Dataset entries:
★ ★ ★ ★

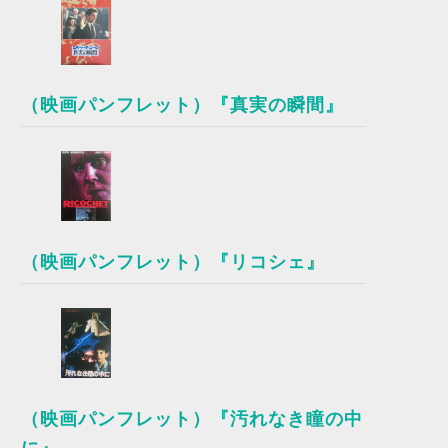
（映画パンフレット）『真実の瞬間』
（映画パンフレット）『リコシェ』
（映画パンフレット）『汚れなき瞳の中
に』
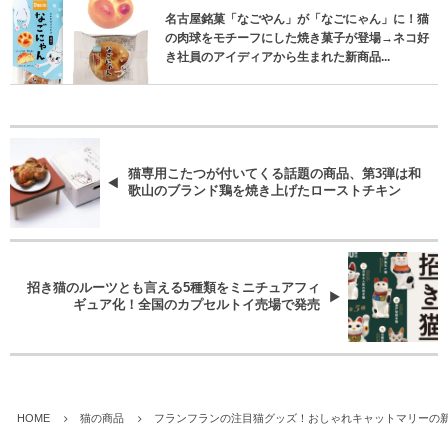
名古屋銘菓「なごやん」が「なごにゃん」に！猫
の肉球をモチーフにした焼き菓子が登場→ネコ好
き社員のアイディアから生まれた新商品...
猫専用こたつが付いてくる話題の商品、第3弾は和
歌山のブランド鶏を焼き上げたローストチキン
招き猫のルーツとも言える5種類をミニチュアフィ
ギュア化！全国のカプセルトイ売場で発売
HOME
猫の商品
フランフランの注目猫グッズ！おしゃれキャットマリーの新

★ ★ ★ ★

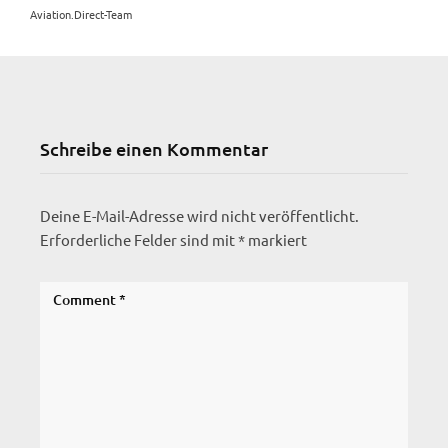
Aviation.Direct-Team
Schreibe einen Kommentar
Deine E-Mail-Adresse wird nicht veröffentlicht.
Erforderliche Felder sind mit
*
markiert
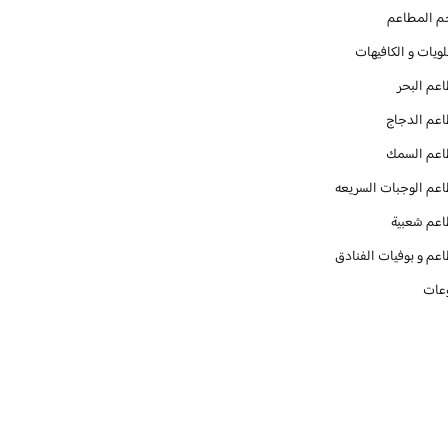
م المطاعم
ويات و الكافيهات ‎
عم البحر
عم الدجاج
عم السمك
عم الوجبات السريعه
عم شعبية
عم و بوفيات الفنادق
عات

★ ★ ★ ★

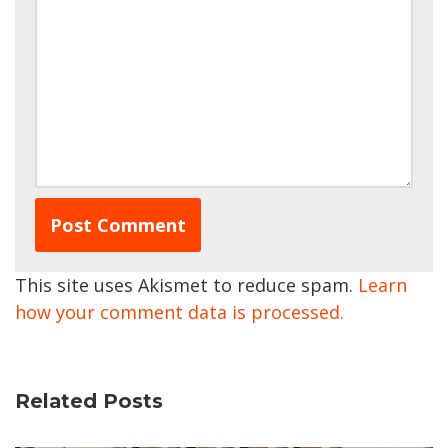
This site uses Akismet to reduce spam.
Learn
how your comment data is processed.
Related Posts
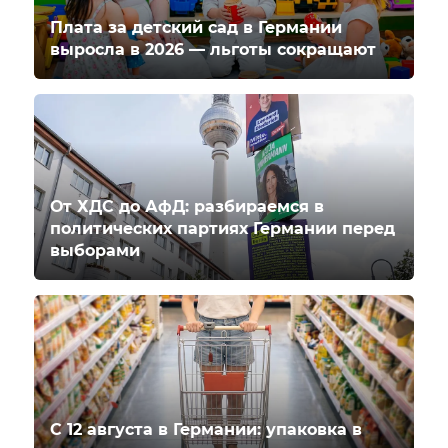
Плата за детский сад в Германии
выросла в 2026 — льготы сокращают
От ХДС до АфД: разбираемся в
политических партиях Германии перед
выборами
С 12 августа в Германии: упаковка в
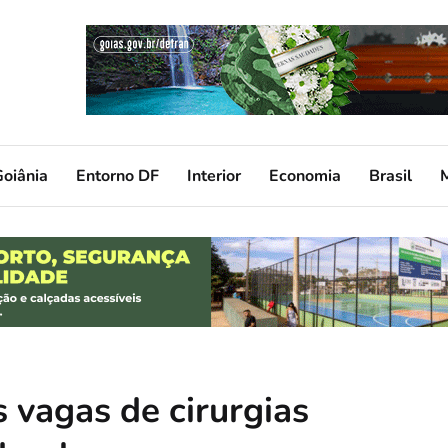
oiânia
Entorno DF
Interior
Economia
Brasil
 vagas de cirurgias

★ ★ ★ ★

**Requirement**
Report each line of the entries where the word "Германии" occurs.

**Solution below**
Плата за детский сад в Германии
политических партиях Германии перед
С 12 августа в Германии: упаковка в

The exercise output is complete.